The compilation into one book is a convenience. I attribute both the compilation, and the content, to God's providence, regardless of WHO did it.
Your attempt to attach some significance to WHO did it is understandable. And, I heartily agree with the idea that we SHOULD examine the Scriptures, and the non-Biblical writings, for our selves, to verify the accuracy of each.
So then, each person can have their own Canon based on their own reasoning? Or are you simply stating as a foregone conclusion that we have the "right Bible" in the form of the Protestant Canon simply because, in your belief, that was God's will--and you reach that conclusion based purely on supposition.

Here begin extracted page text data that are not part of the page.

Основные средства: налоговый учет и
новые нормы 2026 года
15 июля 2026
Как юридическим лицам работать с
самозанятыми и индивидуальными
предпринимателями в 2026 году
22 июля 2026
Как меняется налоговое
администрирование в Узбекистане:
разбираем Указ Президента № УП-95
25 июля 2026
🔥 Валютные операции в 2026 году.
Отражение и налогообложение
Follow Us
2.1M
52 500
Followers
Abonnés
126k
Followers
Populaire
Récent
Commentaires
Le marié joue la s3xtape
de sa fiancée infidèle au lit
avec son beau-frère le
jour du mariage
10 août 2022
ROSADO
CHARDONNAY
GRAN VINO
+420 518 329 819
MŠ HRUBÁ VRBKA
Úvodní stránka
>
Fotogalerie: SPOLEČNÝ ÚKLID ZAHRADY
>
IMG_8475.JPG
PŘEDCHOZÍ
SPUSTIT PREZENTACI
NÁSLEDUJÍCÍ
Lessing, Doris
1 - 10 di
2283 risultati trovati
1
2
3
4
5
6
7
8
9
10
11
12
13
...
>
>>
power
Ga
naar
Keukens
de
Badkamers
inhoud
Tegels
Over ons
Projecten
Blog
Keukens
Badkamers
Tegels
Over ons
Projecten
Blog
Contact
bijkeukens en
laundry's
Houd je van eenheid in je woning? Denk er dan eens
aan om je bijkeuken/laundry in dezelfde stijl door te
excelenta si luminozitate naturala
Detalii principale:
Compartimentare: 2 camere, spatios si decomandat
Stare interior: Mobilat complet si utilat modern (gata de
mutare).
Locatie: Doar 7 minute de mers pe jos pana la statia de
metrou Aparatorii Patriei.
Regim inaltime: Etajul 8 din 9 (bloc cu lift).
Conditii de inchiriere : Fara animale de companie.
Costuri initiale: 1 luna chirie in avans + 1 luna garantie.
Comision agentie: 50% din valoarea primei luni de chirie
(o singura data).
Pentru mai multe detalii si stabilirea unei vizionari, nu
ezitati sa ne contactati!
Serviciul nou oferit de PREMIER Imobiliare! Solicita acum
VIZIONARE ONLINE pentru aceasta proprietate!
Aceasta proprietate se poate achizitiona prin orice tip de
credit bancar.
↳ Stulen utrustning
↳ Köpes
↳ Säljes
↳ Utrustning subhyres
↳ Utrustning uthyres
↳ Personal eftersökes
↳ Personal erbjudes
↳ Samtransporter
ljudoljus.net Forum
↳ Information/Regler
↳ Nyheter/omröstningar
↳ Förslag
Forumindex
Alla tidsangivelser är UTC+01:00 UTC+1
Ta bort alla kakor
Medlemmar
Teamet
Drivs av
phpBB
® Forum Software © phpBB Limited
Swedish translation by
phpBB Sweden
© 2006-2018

I HAVE examined many, not all, of the books of the Apocrypha, and agree they should be excluded for various reasons, mainly, their content contradicts Scripture.

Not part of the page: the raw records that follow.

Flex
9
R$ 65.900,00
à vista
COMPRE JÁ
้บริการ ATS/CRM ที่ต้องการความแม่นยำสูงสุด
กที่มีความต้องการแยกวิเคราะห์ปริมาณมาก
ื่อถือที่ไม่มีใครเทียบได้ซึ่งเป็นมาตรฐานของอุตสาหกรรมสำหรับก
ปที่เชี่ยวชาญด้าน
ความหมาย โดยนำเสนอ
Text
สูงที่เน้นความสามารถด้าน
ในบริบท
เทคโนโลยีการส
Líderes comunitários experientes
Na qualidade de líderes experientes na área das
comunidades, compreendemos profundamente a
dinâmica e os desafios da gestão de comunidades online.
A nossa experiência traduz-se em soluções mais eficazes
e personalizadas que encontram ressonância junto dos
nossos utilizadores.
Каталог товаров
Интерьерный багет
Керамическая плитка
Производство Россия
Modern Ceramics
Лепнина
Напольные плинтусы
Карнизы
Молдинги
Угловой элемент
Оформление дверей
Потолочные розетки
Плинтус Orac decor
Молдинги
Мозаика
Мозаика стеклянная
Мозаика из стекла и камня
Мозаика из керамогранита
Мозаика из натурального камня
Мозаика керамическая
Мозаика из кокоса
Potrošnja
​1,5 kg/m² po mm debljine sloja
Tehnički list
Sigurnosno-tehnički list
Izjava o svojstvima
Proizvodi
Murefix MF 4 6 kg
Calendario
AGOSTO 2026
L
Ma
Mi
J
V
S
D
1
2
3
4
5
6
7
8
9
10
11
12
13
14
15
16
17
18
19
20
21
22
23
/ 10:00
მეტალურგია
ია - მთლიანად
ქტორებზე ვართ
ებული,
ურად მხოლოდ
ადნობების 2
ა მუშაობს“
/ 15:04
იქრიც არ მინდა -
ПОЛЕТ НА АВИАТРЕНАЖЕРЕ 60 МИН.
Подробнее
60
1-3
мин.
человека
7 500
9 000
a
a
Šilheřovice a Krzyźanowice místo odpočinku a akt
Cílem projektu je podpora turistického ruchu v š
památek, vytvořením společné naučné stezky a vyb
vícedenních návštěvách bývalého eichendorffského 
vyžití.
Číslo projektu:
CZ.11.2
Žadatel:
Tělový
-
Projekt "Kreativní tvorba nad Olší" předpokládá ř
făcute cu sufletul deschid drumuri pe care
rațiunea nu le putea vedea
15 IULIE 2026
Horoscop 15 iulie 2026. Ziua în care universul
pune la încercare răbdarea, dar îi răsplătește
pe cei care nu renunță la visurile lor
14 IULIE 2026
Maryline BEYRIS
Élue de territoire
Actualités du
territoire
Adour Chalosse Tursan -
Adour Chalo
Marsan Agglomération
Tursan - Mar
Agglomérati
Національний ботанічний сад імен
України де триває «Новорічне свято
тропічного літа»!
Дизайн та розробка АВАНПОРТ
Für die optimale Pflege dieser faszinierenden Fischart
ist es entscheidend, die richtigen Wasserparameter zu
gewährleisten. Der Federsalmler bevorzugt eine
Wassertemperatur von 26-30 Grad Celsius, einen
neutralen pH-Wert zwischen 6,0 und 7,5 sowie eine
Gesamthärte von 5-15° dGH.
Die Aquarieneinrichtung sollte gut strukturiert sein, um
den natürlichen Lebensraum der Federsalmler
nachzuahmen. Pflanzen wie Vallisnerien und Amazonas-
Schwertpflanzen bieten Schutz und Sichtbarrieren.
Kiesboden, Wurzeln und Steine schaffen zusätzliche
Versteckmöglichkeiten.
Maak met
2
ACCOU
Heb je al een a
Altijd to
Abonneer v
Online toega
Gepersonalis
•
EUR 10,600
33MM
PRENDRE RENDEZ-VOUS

Cart before the horse. If there is a conflict between, say, the Synoptic Gospels and the Gnostic Gospels, and you accept the Synoptic Gospels over the Gnostic Gospels because the Gnostic Gospels disagree with the Synoptics then one could just as easily reject the Synoptics on the same basis in order to accept the Gnostic Gospels; ergo the Gnostic Gospels are Scripture and the Synoptics are to be rejected because their content contradicts Scripture. Thus in my Bible I accept Thomas, Philip, and the Gospel of the Egyptians, but I reject Matthew, Mark, and Luke because they contradict Thomas, Philip, and the Egyptians.
Why is your position superior to my hypothetical position? On what basis are the Synoptics Scripture, but the Gnostic Gospels are not?

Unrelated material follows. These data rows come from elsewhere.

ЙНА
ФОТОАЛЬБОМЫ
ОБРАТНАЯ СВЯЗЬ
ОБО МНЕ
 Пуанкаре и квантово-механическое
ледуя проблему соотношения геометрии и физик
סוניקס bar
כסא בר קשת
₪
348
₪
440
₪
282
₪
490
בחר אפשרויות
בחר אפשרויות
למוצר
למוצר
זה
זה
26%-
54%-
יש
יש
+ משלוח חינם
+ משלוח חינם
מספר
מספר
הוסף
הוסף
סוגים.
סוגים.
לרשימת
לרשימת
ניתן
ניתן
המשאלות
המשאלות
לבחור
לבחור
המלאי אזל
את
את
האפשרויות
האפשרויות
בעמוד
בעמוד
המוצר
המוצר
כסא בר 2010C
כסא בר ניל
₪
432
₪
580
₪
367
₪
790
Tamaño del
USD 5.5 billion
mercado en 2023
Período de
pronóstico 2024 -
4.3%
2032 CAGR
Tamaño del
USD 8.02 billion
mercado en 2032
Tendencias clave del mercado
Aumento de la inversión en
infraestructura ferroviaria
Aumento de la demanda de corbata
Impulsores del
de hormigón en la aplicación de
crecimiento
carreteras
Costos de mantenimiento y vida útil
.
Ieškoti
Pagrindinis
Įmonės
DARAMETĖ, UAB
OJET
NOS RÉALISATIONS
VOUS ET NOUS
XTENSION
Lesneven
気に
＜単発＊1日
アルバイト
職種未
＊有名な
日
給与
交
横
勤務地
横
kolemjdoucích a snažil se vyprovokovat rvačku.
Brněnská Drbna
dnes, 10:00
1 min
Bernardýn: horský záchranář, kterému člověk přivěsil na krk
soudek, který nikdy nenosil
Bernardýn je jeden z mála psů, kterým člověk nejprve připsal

I have examined the Book of Mormon, and came to the same conclusion. I have examined the Koran, and came to the same conclusion.
I have examined the Bible, since I was 5, and have proven to myself, for myself, that it is in perfect harmony, from book to book, other than 1 John 5:7 in KJV, some trinitrian bias in translation, (like "Word" with a capital "W" in John 1, and the masculine personal pronoun for "spirit", "comforter", and "logos"), and a few extremely minor translation issues in other texts.
Thus the arbiter of truth is, ultimately, yourself. You determine what is and isn't Scripture. What makes you authoritative here?
Your assertion that I accept the 66 books in the Scriptures merely because of WHO compiled them is an erroneous assumption.
Not my assumption at all. I'm saying that your acceptance of the Protestant Canon is inconsistent with your belief about the history of the Church concerning it being a wholly apostate, fallen institution that radically departed from apostolic and true Christian teaching.
I'm saying you receive an apostate Canon, since the Canon is defined by an apostate (in your view) Church. This is inconsistent and largely boils down to cognitive dissonance on your part.
I accept the Canon of Scripture because of the historic witness of the Church going back to the apostles, and thus have faith that God, working through His holy catholic Church, has kept the Church in true and apostolic faith and that what we have, as the Body of Christ, received down through the centuries as the holy and divinely inspired Scriptures are the holy and divinely inspired Scriptures--by the historic consensus and testimony of the Church down through the last two thousand years.
You don't accept that, and so any theory of biblical authority you arrive at exists for no other reason than by arbitrarily saying so, either by avoiding having to think about the question at all or ultimately by establishing yourself as your own authority thereby, effectively, crowining yourself a kind of super-pope.